[Tutor] min() & mutable sequences
dman
dsh8290@rit.edu
Fri, 21 Dec 2001 13:05:04 -0500
On Thu, Dec 20, 2001 at 01:43:27PM +0800, Andy W wrote:
| Hi people,
|
| First to give some background: I have a list of instances, each has an
| attributes "distance". I want to get the instance with the smallest
| distance.
|
| I have at present:-
|
| robots=[...] #The ... is a whole lot of instances :)
| closest=min([robot.distance for robot in robots])
|
| Okay, I now have the closest *distance*.
| Say more than one instance has the same distance, will min() return the
| first instance with that smallest distance? Because if that is so, I could
| then just get the related instance using:-
No. min() returns the smallest object in the list. In this case the
object is a number, not a robot.
| closest_index=[robot.distance for robot in robots].index(closest)
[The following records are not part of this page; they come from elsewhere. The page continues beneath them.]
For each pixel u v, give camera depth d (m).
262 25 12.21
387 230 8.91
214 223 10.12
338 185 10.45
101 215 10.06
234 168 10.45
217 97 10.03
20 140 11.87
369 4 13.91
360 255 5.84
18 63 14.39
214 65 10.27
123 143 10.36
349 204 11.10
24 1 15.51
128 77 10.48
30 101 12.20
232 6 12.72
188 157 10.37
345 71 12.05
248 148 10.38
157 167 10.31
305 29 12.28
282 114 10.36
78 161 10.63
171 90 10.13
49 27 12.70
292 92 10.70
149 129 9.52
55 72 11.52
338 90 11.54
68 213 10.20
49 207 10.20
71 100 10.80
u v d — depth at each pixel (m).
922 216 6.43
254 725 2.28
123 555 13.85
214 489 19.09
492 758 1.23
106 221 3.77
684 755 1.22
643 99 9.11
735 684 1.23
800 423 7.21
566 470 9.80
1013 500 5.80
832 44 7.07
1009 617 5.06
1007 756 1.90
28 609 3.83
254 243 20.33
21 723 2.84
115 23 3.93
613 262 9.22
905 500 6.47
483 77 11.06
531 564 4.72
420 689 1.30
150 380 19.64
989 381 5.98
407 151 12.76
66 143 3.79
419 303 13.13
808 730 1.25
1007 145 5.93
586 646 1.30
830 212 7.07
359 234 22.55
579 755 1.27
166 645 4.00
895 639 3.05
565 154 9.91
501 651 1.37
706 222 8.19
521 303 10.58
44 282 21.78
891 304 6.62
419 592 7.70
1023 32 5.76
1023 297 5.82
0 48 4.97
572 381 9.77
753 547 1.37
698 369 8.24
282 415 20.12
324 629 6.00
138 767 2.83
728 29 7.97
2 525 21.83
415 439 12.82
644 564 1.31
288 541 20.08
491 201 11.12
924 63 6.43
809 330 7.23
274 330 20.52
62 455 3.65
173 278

| #Yeah, I used that list comprehension twice, this is just for demonstration,
| though.
| closest_robot=robots[closest_index]
This could be done, but I think it is inefficient. How about defining
__lt__ in your class? Then you don't need to create separate lists
using the distances.
| Is there a better way to do it?
|
| I guess I could iterate over the list, and keep a smallest distance variable
| somewhere. I guess I've become somewhat of a list-comprehension-addict
| *grin*
This should do it :
m = robots[0]
d = m.distance
for r in robots[1:] :
if r.distance < d : m = r
print m
certainly there are other ways, though.
I'm kinda surprised that min() doesn't take a comparison function like
sort does. Say, I just thought of :
robots.sort( lamda a , b : a.distance < b.distance )
print robots[0]
If you sort it, the minimum will be the first element in the list :-).
-D
--
If your company is not involved in something called "ISO 9000" you
probably have no idea what it is. If your company _is_ involved in ISO
9000 then you definitely have no idea what it is.